I got so drunk I pissed the bed last night. He still likes me. He's a keeper
He is a keeper. You on the other hand are not.
I had a dream you and I were having sex. It was pretty romantic.... until you started pulling out toys.
just walked into the room and her sister said loudly, "do him, or I will."
And as far as being fat goes I just did like 20 minutes of p90x and now i'm eating frosting out of the container....
you cant keep talent like that locked up in a relationship
ive got a scarf tied around my face holding bags of hashbrowns to it, im too boss to care
You just kept insisting that you and the homeless man went way back, and that you bonded over how cold you both were.
Would fucking the college coach be against recruiting rules?
He took getting"shit in your neighbors hot tub drunk" way to literally
He told me I was 100% better then porn then passed out nto the cake
He had a joint rolled for us when he picked me up.
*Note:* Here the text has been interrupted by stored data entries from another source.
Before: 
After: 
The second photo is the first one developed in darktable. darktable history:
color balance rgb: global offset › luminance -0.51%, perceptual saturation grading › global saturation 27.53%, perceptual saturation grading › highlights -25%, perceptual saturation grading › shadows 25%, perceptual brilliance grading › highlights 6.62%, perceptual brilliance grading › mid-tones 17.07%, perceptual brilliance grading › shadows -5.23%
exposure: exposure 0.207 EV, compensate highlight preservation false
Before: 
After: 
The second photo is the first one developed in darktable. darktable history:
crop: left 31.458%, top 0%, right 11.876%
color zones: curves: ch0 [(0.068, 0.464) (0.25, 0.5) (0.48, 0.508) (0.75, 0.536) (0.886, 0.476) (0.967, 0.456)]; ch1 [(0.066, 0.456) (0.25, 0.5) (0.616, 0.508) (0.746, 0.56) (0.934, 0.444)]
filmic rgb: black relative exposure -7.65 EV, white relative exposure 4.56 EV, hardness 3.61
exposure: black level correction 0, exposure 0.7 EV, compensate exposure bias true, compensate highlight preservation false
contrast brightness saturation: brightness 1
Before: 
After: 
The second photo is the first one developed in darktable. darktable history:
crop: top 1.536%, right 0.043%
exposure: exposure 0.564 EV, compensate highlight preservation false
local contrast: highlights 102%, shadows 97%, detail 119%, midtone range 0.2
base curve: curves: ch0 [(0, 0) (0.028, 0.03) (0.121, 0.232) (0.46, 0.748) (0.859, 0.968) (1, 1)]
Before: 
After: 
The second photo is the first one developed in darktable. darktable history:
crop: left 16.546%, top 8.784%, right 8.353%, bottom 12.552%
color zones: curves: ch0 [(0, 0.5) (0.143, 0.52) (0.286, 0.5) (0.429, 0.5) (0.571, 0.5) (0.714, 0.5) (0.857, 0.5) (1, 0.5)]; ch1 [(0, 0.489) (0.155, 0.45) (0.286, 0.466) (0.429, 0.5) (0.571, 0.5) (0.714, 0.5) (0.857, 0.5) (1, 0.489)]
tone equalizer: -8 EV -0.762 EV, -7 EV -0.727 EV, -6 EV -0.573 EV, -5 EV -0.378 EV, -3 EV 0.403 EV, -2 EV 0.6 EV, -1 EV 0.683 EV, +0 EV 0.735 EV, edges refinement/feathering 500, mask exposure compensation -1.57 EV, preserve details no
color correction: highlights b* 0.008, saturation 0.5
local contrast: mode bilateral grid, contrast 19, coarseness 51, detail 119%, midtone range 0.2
It's how ASU does romance
I did sing regulators with a random black dude at The Rail without looking at the screen, hugged him and walked off stage. I pretty much live up to all expectations.
All I know is when I checked my phone this morning google translate was open with "help the cow ate my robot" translated to French
It's not even 11, i dropped a shot glass, nick is bleeding, and everyone is drunk
I don't care how many things you caught on fire, it's still not as bad as doing coke and then filming yourself having sex.